Slower swimming promotes chemotactic encounters between bacteria and small phytoplankton

TL;DR

This study models how bacterial swimming speed and phytoplankton size influence chemotactic search efficiency, revealing that slower swimming bacteria benefit more from chemotaxis towards larger phytoplankton, especially in nutrient-poor waters.

Contribution

It provides a quantitative analysis of how phytoplankton size and bacterial swimming speed affect chemotactic encounter rates, highlighting the conditions under which chemotaxis is most advantageous.

Findings

Chemotaxis significantly reduces search times for small phytoplankton in productive waters.

Larger phytoplankton chemotaxis benefits are more robust to environmental variations.

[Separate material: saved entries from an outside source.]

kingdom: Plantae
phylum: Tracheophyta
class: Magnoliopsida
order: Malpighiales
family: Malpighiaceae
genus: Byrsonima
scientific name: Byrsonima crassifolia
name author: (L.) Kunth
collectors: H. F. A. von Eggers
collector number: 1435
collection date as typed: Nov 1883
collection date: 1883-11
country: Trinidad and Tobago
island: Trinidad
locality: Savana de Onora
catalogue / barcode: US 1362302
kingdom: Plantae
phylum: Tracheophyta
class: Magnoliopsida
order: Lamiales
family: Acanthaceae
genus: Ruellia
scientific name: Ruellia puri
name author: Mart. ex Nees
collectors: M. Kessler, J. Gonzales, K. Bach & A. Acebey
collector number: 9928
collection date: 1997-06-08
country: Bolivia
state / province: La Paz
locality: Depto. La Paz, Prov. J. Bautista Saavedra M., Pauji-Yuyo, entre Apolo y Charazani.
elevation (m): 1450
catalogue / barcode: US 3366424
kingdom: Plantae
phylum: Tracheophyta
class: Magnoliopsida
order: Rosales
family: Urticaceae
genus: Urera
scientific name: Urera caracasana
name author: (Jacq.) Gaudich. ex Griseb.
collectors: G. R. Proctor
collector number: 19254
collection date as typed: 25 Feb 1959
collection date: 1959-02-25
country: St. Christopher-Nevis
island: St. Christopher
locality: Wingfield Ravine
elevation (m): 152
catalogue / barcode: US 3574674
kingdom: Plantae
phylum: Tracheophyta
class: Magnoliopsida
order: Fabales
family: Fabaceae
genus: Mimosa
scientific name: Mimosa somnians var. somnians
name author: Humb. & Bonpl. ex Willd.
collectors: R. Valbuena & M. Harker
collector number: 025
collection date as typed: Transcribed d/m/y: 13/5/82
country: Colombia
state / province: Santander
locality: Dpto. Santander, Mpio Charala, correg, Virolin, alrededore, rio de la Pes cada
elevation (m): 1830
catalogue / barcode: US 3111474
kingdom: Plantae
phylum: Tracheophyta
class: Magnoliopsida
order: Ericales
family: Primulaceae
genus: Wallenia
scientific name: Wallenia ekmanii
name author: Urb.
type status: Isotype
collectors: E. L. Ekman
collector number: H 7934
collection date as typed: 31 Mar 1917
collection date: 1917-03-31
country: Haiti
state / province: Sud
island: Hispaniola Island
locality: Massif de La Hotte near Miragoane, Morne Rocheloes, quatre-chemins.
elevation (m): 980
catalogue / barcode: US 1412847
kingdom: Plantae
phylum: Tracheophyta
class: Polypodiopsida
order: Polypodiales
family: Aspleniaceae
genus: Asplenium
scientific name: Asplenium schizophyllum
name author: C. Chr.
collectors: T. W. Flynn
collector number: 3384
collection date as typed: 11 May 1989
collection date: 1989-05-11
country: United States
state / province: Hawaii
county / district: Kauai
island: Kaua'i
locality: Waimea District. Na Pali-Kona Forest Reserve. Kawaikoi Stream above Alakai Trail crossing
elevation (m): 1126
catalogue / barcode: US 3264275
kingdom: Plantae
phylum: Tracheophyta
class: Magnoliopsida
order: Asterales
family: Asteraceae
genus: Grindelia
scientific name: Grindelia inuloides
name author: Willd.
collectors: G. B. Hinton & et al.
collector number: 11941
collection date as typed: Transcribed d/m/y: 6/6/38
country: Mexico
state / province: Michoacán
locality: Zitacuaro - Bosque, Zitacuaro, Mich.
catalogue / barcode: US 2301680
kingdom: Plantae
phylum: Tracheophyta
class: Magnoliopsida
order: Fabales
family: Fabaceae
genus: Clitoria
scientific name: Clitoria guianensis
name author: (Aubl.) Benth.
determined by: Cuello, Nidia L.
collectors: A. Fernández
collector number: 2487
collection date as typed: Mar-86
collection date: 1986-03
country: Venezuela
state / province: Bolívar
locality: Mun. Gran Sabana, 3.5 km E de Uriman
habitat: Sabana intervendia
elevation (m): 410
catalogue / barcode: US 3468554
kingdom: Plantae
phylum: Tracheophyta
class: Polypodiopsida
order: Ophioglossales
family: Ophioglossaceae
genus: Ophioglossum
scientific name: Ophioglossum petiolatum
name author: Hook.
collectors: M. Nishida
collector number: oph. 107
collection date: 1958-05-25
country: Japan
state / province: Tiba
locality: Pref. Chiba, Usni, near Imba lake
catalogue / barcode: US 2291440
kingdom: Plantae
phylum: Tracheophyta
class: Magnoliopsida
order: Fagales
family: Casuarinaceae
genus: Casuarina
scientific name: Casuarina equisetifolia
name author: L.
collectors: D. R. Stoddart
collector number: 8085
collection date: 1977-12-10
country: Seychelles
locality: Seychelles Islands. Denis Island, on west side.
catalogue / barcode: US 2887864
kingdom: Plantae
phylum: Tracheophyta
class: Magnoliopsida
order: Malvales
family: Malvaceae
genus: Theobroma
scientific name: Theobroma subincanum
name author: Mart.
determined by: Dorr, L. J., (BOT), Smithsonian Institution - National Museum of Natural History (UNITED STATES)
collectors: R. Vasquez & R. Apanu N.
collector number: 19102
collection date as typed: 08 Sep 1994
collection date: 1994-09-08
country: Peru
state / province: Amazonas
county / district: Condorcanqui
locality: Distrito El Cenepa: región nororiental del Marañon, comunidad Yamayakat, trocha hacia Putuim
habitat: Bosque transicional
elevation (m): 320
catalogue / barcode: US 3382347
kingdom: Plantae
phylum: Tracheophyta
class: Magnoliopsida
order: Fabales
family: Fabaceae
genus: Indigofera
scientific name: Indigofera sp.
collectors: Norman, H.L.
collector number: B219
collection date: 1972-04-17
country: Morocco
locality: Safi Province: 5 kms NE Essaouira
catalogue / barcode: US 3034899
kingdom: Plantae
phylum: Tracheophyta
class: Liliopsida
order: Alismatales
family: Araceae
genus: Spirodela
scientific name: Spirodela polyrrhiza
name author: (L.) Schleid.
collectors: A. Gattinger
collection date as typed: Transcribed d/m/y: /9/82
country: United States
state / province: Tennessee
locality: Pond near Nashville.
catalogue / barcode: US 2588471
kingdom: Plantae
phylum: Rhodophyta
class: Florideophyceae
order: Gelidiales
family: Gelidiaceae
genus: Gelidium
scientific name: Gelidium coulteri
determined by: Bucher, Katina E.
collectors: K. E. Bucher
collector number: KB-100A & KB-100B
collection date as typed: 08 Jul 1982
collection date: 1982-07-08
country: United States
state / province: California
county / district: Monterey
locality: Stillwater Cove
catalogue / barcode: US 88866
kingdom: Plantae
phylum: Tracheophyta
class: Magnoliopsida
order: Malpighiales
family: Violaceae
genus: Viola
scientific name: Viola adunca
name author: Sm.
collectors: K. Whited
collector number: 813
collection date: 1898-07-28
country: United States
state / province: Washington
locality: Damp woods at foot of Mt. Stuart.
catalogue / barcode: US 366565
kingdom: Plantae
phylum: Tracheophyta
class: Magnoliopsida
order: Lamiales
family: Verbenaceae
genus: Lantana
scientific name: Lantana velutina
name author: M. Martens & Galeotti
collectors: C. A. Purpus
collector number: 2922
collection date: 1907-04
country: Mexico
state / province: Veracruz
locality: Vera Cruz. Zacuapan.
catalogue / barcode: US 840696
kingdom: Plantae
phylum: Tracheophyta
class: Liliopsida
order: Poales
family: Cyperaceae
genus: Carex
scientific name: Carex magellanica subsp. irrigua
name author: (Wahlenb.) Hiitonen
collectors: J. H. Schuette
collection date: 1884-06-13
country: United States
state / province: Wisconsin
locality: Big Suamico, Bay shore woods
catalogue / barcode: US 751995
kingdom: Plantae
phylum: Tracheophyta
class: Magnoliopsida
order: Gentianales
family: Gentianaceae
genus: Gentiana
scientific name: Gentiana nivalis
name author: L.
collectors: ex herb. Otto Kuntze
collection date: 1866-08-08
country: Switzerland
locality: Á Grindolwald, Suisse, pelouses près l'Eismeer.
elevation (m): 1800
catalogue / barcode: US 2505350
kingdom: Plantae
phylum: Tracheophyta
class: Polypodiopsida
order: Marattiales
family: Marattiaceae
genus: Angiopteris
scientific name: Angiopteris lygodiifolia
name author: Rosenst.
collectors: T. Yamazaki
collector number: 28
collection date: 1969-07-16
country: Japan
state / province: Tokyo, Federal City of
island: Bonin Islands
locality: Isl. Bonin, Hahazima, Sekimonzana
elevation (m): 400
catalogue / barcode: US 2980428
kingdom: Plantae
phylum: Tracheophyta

In oligotrophic waters, chemotaxis can drastically decrease search times for picophytoplankton, especially for bacteria with low swimming speeds.

Abstract

Chemotaxis enables marine bacteria to increase encounters with phytoplankton cells by reducing their search times, provided that bacteria detect noisy chemical gradients around phytoplankton. Gradient detection depends on bacterial phenotypes and phytoplankton size: large phytoplankton produce spatially extended but shallow gradients, whereas small phytoplankton produce steeper but spatially more confined gradients. To date, it has remained unclear how phytoplankton size and bacterial swimming speed affect bacteria's gradient detection ability and search times for phytoplankton. Here, we compute an upper bound on the increase in bacterial encounter rate with phytoplankton due to chemotaxis over random motility alone. We find that chemotaxis can substantially decrease search times for small phytoplankton, but this advantage is highly sensitive to variations in bacterial phenotypes or phytoplankton leakage rates. By contrast, chemotaxis towards large phytoplankton cells reduces the search time more modestly, but this benefit is more robust to variations in search or environmental parameters. Applying our findings to marine phytoplankton communities, we find that, in productive waters, chemotaxis towards phytoplankton smaller than 2 micrometers provides little to no benefit, but can decrease average search times for large phytoplankton (about 20 micrometers) from two weeks to two days, an advantage that is robust to variations and favors bacteria with higher swimming speeds. By contrast, in oligotrophic waters, chemotaxis can reduce search times for picophytoplankton (about 1 micrometer) up to ten-fold, from a week to half a day, but only for bacteria with low swimming speeds and long sensory timescales. This asymmetry may promote the coexistence of diverse search phenotypes in marine bacterial populations.